**TEXT UNDER STUDY**
══════════════════════════════

Now only one of the participants, either the host or guest, must be age 60 or above, and the other can be 18 or above—for example a student in need of housing. The program also serves adult hosts age 55 or older who are interested in sharing spaces with developmentally disabled adult guests capable of independent living.

Amy Ronek is a 32-year-old Home Sharing guest who lives in Manhattan. She moved here from Iowa and the program matched her with Maxine, a host who lives in Manhattan. Ronek says home sharing allows her to have a “comfortable, affordable” place to live.

The program takes determining compatibility very seriously: They match lifestyle preferences with 31 criteria—for instance whether alcohol or pets are allowed—through a proprietary database.

What makes a good match? It comes down to people who have a common interest, Hoffman says, such as reading, music, or theater.

Another New Yorker in the program is Mrs. C., a 71-year-old widow and retired medical assistant, who has rented her Prospect Heights two bedroom for 25 years. She’s the president of her block association and likes to walk in Prospect Park. She needed help with household expenses and has been matched a couple of time through the program, most recently with Ms. E., an outgoing 75-year-old divorcee and retired patient advocate who was looking for an affordable housing situation.

What are the rules for home sharing?

“After the host and guest agree to live together, we work with them on a license agreement that outlines the terms of the share, including kitchen use, Hoffman says. If either the host or guest wants to undo the match, they must give 30-days’ notice, she says.

New Yorkers in both market rate and rent-subsidized apartments are entitled to have a roommate under section 235-f of New York’s Real Property Law, known as the roommate law—that’s even if your lease says otherwise. You don’t need to ask your landlord’s permission, but you do need to notify them within 30 days that you have a roommate and provide your landlord with their name.

Thinking of finding someone on your own to help you share expenses? It’s always a good idea to create a roommate agreement. It can cover who pays what in rent, and also how utilities are paid, as well as things like who takes out the trash or cleans the bathroom.

══════════════════════════════

**DIRECTIONS**
• A. List every person the home sharing text names.
• B. Write out the home sharing text word for word, starting at "What are the" and ending at "with their name.".

══════════════════════════════

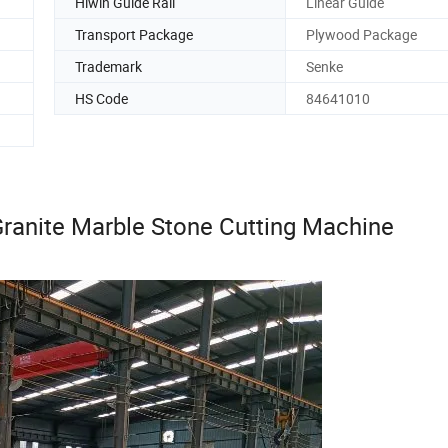
Hiwin Guide Rail
Linear Guide
Transport Package
Plywood Package
Trademark
Senke
HS Code
84641010
ranite Marble Stone Cutting Machine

══════════════════════════════

**SOLVED TASKS**
• A. Amy Ronek, Maxine, Hoffman, Mrs. C., Ms. E.

• B.
What are the rules for home sharing?

“After the host and guest agree to live together, we work with them on a license agreement that outlines the terms of the share, including kitchen use, Hoffman says. If either the host or guest wants to undo the match, they must give 30-days’ notice, she says.

New Yorkers in both market rate and rent-subsidized apartments are entitled to have a roommate under section 235-f of New York’s Real Property Law, known as the roommate law—that’s even if your lease says otherwise. You don’t need to ask your landlord’s permission, but you do need to notify them within 30 days that you have a roommate and provide your landlord with their name.